Betul, aku adalah seorang wali kelas untuk fase E, tingkat sepuluh. Betul, di sini aku dipanggil dengan nama Toni. Aku masih belum terbiasa dengan semua orang memanggilku dengan nama itu. Kenapa ya dulu aku memutuskan untuk dipanggil dengan nama itu…? Oh, nama depanku: Antonius. Orang bilang panggilan nama depan memang terkesan lebih profesional, apalagi di dunia dewasa dimana satu-satunya rutinitas yang kita miliki sekarang adalah bekerja. Mereka bilang akan sulit bagi orang-orang memanggil dengan nama panggilan asli, apalagi untuk situasiku yang menggunakan nama belakang, kadang nama spesial juga dari ibu. Aku tahu. Aku ingat. Namun, terkadang aku harus terus mengingatkan diriku sendiri bahwa disini aku adalah gurunya, guru mereka, wali kelas dari anak-anak ini.

Karena berada di sekolah, aku jadi selalu teringat bagaimana dulu aku bersekolah dan jelas itu adalah masa paling menyenangkan. Masa-masa di sekolah ada masa yang selalu kuingat bahkan sampai sekarang. Rasanya aku tidak siap untuk tidak jadi siswa lagi.

Aku mengingatkan pada kelasku bahwa minggu ini adalah minggu terakhir belajar efektif sebelum ujian kenaikan kelas di minggu depan.
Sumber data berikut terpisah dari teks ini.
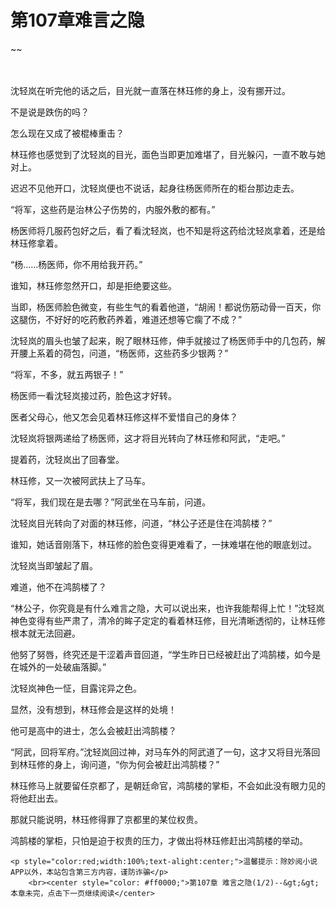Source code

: # 第107章难言之隐
~~
    	    <p name="pagetop" href="javascript:void(0);" onclick="return false" style="line-height: 35px;padding: 10px;color: #333;"> </p><p>沈轻岚在听完他的话之后，目光就一直落在林珏修的身上，没有挪开过。</p><p>不是说是跌伤的吗？</p><p>怎么现在又成了被棍棒重击？</p><p>林珏修也感觉到了沈轻岚的目光，面色当即更加难堪了，目光躲闪，一直不敢与她对上。</p><p>迟迟不见他开口，沈轻岚便也不说话，起身往杨医师所在的柜台那边走去。</p><p>“将军，这些药是治林公子伤势的，内服外敷的都有。”</p><p>杨医师将几服药包好之后，看了看沈轻岚，也不知是将这药给沈轻岚拿着，还是给林珏修拿着。</p><p>“杨……杨医师，你不用给我开药。”</p><p>谁知，林珏修忽然开口，却是拒绝要这些。</p><p>当即，杨医师脸色微变，有些生气的看着他道，“胡闹！都说伤筋动骨一百天，你这腿伤，不好好的吃药敷药养着，难道还想等它瘸了不成？”</p><p>沈轻岚的眉头也皱了起来，睨了眼林珏修，伸手就接过了杨医师手中的几包药，解开腰上系着的荷包，问道，“杨医师，这些药多少银两？”</p><p>“将军，不多，就五两银子！”</p><p>杨医师一看沈轻岚接过药，脸色这才好转。</p><p>医者父母心，他又怎会见着林珏修这样不爱惜自己的身体？</p><p>沈轻岚将银两递给了杨医师，这才将目光转向了林珏修和阿武，“走吧。”</p><p>提着药，沈轻岚出了回春堂。</p><p>林珏修，又一次被阿武扶上了马车。</p><p>“将军，我们现在是去哪？”阿武坐在马车前，问道。</p><p>沈轻岚目光转向了对面的林珏修，问道，“林公子还是住在鸿鹄楼？”</p><p>谁知，她话音刚落下，林珏修的脸色变得更难看了，一抹难堪在他的眼底划过。</p><p>沈轻岚当即皱起了眉。</p><p>难道，他不在鸿鹄楼了？</p><p>“林公子，你究竟是有什么难言之隐，大可以说出来，也许我能帮得上忙！”沈轻岚神色变得有些严肃了，清冷的眸子定定的看着林珏修，目光清晰透彻的，让林珏修根本就无法回避。</p><p>他努了努唇，终究还是干涩着声音回道，“学生昨日已经被赶出了鸿鹄楼，如今是在城外的一处破庙落脚。”</p><p>沈轻岚神色一怔，目露诧异之色。</p><p>显然，没有想到，林珏修会是这样的处境！</p><p>他可是高中的进士，怎么会被赶出鸿鹄楼？</p><p>“阿武，回将军府。”沈轻岚回过神，对马车外的阿武道了一句，这才又将目光落回到林珏修的身上，询问道，“你为何会被赶出鸿鹄楼？”</p><p>林珏修马上就要留任京都了，是朝廷命官，鸿鹄楼的掌柜，不会如此没有眼力见的将他赶出去。</p><p>那就只能说明，林珏修得罪了京都里的某位权贵。</p><p>鸿鹄楼的掌柜，只怕是迫于权贵的压力，才做出将林珏修赶出鸿鹄楼的举动。</p>
    	
   	<p style="color:red;width:100%;text-alight:center;">温馨提示：除妙阅小说APP以外，本站包含第三方内容，谨防诈骗</p>
    	<br><center style="color: #ff0000;">第107章 难言之隐(1/2)--&gt;&gt;本章未完，点击下一页继续阅读</center>
    	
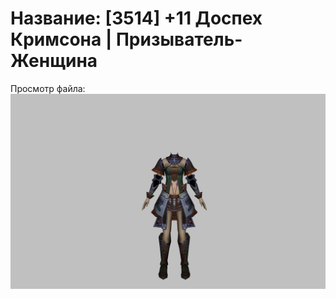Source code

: # Название: [3514] +11 Доспех Кримсона | Призыватель-Женщина

Просмотр файла:
![p090004.png](p090004.png)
Setelahnya kami melanjutkan membaca satu bab pendek dari buku yang sedang dibaca kelas ini … yang aku bahkan tidak ingat sudah sampai mana. 

Terakhir bukannya si Pangeran Kecil baru saja menceritakan bagaimana ia menyukai matahari terbenam di planet kecilnya? Bab 6 ‘kan?"
Terakhirnya bapak sebulan lalu, kali. Terakhir kita sudah berpisah dengan si bunga mawar dan bertemu pria sombong di planet lain. Itu bab 11. Sekarang seharusnya kita masuk ke bab 12.
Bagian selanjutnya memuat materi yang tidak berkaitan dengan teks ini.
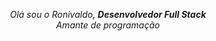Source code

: <p align="center">
  <i>Olá sou o Ronivaldo, <strong>Desenvolvedor Full Stack</strong></i>
  <br>
  <i>Amante de programação</i>
</p>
Aku sempat bingung. Aku sebenarnya sudah hapal dengan buku yang kubaca bersama anak-anak itu. Aku ingat ceritanya masih di awal dan seharusnya progresi ceritanya tidak sampai sejauh ini. Rasanya sudah lama aku tidak membaca buku ini bersama anak-anak. Itu sebabnya aku merasa banyak cerita yang terlewat, padahal sepertinya aku juga melakukan hal ini minggu lalu. Rutinitasku seharusnya sama. Sepertinya selain menuliskan hariku di sini seperti biasanya dan daftar pekerjaan yang harus aku lakukan dalam harian atau mingguan, aku juga harus mencatat sampai mana buku literasi perwalianku sudah dibaca, supaya hal seperti ini tidak terjadi lagi.